Discrete Diffusion Modeling by Estimating the Ratios of the Data Distribution

Hey everyone,

Text diffusion models have now reached the quality of GPT-2 and even won the ICML 2024 Best Paper award. These models could be strong competitors to current LLMs like ChatGPT, offering unique features like accepting prompts from any position and generating multiple tokens at once.

Though the concept has potential, the challenge lies in the heavy investments already made in GPTs and autoregressive models. Switching to diffusion models might be tough for tech companies because of the cost and time needed for them to catch up.

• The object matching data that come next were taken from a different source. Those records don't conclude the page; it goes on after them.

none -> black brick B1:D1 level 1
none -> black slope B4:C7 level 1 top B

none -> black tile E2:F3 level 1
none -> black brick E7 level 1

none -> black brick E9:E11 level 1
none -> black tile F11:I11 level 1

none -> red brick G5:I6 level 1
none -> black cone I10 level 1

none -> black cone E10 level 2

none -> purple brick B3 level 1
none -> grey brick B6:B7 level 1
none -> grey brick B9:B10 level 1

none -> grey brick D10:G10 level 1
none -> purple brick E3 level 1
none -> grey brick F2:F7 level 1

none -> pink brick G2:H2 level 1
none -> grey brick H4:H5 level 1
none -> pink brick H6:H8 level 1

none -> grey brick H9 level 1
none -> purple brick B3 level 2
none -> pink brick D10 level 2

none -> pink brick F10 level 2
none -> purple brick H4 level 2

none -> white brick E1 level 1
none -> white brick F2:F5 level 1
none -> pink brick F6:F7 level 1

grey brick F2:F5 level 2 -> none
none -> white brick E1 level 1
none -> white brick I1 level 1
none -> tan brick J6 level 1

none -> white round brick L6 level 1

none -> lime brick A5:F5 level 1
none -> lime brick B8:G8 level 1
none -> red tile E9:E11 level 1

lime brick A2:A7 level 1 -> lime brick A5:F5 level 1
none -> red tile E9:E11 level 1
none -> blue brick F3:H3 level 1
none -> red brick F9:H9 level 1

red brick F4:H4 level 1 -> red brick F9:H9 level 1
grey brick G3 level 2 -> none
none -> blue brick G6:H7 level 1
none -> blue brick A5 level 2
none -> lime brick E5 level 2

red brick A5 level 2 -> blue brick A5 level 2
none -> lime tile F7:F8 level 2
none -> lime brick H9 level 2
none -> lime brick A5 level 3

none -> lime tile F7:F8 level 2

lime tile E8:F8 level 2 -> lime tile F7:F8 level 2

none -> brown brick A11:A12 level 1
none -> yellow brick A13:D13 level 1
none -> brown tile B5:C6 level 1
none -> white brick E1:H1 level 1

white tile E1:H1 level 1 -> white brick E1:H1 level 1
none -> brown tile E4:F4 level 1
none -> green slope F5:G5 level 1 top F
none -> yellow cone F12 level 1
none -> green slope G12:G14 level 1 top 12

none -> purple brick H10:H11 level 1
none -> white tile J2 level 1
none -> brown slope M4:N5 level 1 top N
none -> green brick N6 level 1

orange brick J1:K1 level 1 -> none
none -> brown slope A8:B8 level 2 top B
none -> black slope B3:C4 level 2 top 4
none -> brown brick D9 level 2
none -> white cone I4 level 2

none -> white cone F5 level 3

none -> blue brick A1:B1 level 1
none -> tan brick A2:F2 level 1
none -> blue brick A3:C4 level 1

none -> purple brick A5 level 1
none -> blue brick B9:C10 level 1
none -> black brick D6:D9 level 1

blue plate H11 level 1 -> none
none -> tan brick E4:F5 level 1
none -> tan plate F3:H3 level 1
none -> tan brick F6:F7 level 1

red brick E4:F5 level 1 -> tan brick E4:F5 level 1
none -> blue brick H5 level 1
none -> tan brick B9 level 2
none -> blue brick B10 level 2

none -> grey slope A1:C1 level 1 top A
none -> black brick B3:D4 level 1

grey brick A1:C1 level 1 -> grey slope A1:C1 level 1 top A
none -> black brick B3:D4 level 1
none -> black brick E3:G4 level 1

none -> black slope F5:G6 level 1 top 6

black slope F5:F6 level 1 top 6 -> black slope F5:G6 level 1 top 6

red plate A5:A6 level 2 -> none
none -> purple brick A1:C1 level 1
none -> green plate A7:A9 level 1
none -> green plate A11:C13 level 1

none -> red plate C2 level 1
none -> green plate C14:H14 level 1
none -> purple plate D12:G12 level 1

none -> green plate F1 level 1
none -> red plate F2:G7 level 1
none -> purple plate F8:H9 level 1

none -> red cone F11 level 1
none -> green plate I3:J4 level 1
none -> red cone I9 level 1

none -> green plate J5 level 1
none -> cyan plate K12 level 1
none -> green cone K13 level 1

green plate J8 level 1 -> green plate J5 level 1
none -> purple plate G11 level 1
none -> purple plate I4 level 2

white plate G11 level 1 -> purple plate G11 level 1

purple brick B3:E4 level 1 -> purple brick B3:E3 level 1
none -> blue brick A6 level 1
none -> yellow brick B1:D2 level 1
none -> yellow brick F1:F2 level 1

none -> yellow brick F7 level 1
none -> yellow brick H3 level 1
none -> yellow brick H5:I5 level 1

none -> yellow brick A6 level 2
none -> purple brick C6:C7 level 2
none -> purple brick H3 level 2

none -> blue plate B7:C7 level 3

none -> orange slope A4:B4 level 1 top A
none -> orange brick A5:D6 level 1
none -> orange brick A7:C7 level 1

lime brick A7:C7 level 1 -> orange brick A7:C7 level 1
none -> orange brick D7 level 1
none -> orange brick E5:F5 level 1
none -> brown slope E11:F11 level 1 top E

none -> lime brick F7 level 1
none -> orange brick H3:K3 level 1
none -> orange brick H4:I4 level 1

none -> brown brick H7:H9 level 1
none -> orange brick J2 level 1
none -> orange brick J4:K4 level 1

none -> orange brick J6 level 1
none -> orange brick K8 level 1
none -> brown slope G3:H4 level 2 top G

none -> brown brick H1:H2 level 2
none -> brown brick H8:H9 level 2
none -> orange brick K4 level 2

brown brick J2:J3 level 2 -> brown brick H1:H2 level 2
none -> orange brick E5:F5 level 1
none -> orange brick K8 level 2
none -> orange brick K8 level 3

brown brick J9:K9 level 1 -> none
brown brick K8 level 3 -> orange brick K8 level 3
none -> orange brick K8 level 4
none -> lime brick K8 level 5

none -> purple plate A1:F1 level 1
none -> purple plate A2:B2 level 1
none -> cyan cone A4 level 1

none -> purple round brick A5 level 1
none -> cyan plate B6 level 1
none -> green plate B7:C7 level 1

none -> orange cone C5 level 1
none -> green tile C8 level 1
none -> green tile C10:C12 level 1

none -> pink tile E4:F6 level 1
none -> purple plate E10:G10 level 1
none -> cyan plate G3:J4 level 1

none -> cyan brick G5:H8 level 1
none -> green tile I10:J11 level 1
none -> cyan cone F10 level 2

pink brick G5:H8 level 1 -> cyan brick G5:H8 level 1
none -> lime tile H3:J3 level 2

For more details, I made an explainer video: https://youtu.be/K_9wQ6LZNpI

Thanks for sharing! I doubt the diffusion models will scale way beyond auto-regressive models, but I’m hopeful for improved quality/computer tradeoffs.

This has nothing to do with autoregressive models. Recent diffusion models also have a transformer backbone.

Diffusion models can be guided more effectively and predictably than autoregressive models, which is their main strength.

They use techniques like classifier guidance and classifier-free guidance for control.

Interesting point! Diffusion models do hold promise, but, indeed, getting the industry to move away from established autoregressive models won’t be easy.

However, if diffusion LLMs prove more efficient, there’s a chance we could see some exciting new developments in the future.